When one blocked a punt, the other was there to fall on the ball in the end zone for a touchdown.
When one caused a fumble on a quarterback sack, the other was there to scoop it up to ensure a turnover.
There was an obvious connection between Cole Gardner and Austin Lewis on the football field Saturday night at Lakes High School. The two Batavia defensive linemen were reading each other well, and playing off of each other even better.
The kind of chemistry they showed over and over again in helping Batavia to a 42-0 Class 6A quarterfinal victory over Lakes in Lake Villa doesn't just develop overnight.
Then again, it usually doesn't take a lifetime to come together either.
But, that is indeed the case for Gardner and Lewis, who have literally known each other … forever.
"Since we were zero. That's how long we've known each other," Austin Lewis said with a laugh. "I was in the waiting room when Cole was born."
Amazingly, it's true.
Gardner's parents and Lewis's parents are best friends. In fact, the dads even played football together at Geneva High School. On the day that Cole was born 18 years ago at Delnor Hospital in Geneva, Austin's mom did what any good friend would do and went to the hospital to visit her friend and the new baby. She brought along Austin, who was about 4 or 5 months old at the time.
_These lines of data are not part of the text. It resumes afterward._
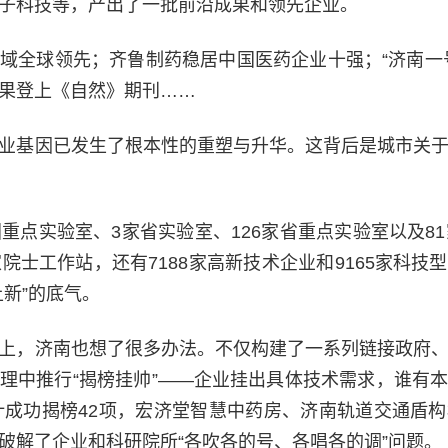
子科技等，产出了一批前沿成果和领先企业。
域全球领先；齐鲁制药稳居中国医药企业十强；“济南一号”
果登上《自然》期刊……
业基因已发生了根本性的重塑与升华。这背后是城市关
国重点实验室、3家省实验室、126家省重点实验室以及8
院士工作站，还有7188家高新技术企业和9165家科
新”的底气。
上，济南也想了很多办法。不仅构建了一系列链接政府
理中推行“揭榜挂帅”——企业挂出具体技术需求，谁有
累计成功揭榜42项，宏济堂智慧中药房、济南轨道交通盾
破解了企业和科研院所“各吹各的号、各唱各的调”问题。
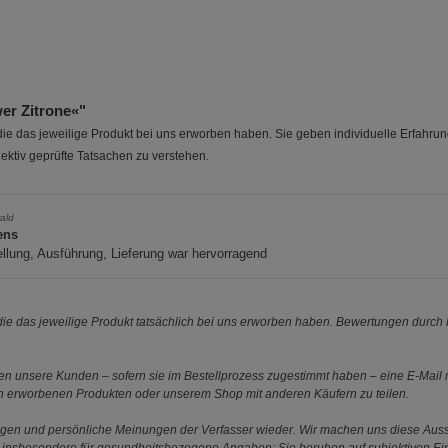
er Zitrone«"
e das jeweilige Produkt bei uns erworben haben. Sie geben individuelle Erfahru
ektiv geprüfte Tatsachen zu verstehen.
ald
ens
llung, Ausführung, Lieferung war hervorragend
e das jeweilige Produkt tatsächlich bei uns erworben haben. Bewertungen durch P
 unsere Kunden – sofern sie im Bestellprozess zugestimmt haben – eine E-Mail m
en erworbenen Produkten oder unserem Shop mit anderen Käufern zu teilen.
ungen und persönliche Meinungen der Verfasser wieder. Wir machen uns diese Au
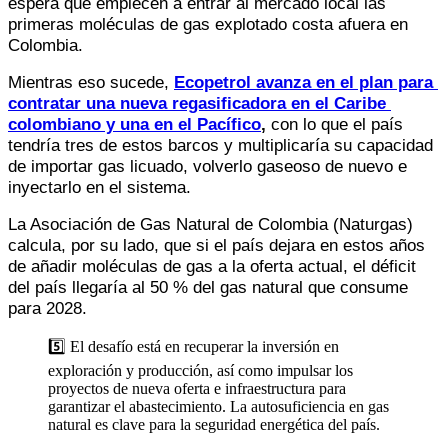
espera que empiecen a entrar al mercado local las 
primeras moléculas de gas explotado costa afuera en 
Colombia. 
Mientras eso sucede,
Ecopetrol avanza en el plan para 
contratar una nueva regasificadora en el Caribe 
colombiano y una en el Pacífico
,
 con lo que el país 
tendría tres de estos barcos y multiplicaría su capacidad 
de importar gas licuado, volverlo gaseoso de nuevo e 
inyectarlo en el sistema. 
La Asociación de Gas Natural de Colombia (Naturgas) 
calcula, por su lado, que si el país dejara en estos años 
de añadir moléculas de gas a la oferta actual, el déficit 
del país llegaría al 50 % del gas natural que consume 
para 2028. 
5️⃣ El desafío está en recuperar la inversión en
exploración y producción, así como impulsar los
proyectos de nueva oferta e infraestructura para
garantizar el abastecimiento. La autosuficiencia en gas
natural es clave para la seguridad energética del país.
Cole and Austin have been good friends ever since. They grew up going to the same play dates and eventually played on the same youth football teams together.
Now, all these years later, they'll be moving on the state semifinals with the rest of the top-seeded Bulldogs, who improve to 12-0. They'll host No. 2 Prairie Ridge next week.
Fifth-seeded Lakes, meanwhile, wraps up its most successful season in school history with a 9-3 record.
"He's a great friend and we've hung out our whole lives," Gardner said of his relationship with Lewis. "There are pictures of Austin goofing around with me when I was first born. Our families have had Christmases together. When we got older, we'd play catch together all the time. We have such great chemistry. He plays right next to me on the line. It's great. We like to team up to do things together."
Gardner and Lewis gave Lakes a dose of their double trouble right away.
On the first series of the game, Lakes was forced to punt after just three plays. The Eagles were pinned deep in their own territory and punter Tanner Blain had to take the snap from his own end zone.
Blain never got the kick off.
The long arms of the 6-foot-6 Gardner blocked the punt and then Lewis, who was predictably nearby, fell on the ball in the end zone.
"That play was everything," Batavia coach Dennis Piron said of the blocked punt and early touchdown. "It set the tone and it showed the intensity that we played with all game long on special teams, on defense and on offense. We were very aggressive from the opening bell and I'm very, very proud of that effort."
By halftime, Batavia boasted a 21-0 lead, which included a 16-yard touchdown pass from quarterback Noel Gaspari to Gardner, who also plays tight end.
Gardner caught another touchdown pass (4 yards) midway through the third quarter to give the Bulldogs a 28-0 lead, and then teamed up with Lewis again to help set up another touchdown right before the end of the quarter.
Lakes had driven more than 50 yards to the Batavia 16-yard line with about 2 minutes left in the third quarter. But then Gardner chased down Lakes quarterback Chris Hoffman and while sacking him forced out the football.
Guess who landed on the ball?
Two plays later, the Bulldogs scored when Gaspari threw his third touchdown pass, a 69-yard bomb to Jon Gray.
"They swarmed the ball really good," Lakes quarterback Chris Hoffman said of the Batavia defense. "They're big and fast and they're just really good. We couldn't get anything going. We couldn't sustain anything."
And Lakes fullback Direll Clark, who was coming off of two straight games in which he rushed for 200-plus yards, was forced to work really hard for each and every one of his 109 rushing yards (on 24 carries).
Meanwhile, the Bulldogs were able to roll up 394 total yards, 147 on the ground and 247 through the air with Gaspari. He completed 18-of-25 passes and spread the wealth between six receivers.
Evan Zeddies had 6 catches for 61 yards, Zach Strittmatter had 4 catches for 35 yards and Gray had 3 catches for 91 yards.
"When we play our best football, we're pretty hard to beat," Piron said. "We were clicking offensively and got in a great rhythm."
The Eagles had been in a great rhythm in winning their previous five games. They weren't ready to end their best season in school history.
Just six years into its existence, Lakes made the quarterfinals for the first time ever.
"You can't let the last game be the determining factor about how you think about your season," Lakes coach Luke Mertens said. "This one stings and it's hard to swallow but this was a great year for us. No one expected us to be here, especially (getting to the quarterfinals) as fast as we have (as a relatively new school). It's a tremendous accomplishment and it's a lot for us to be proud of."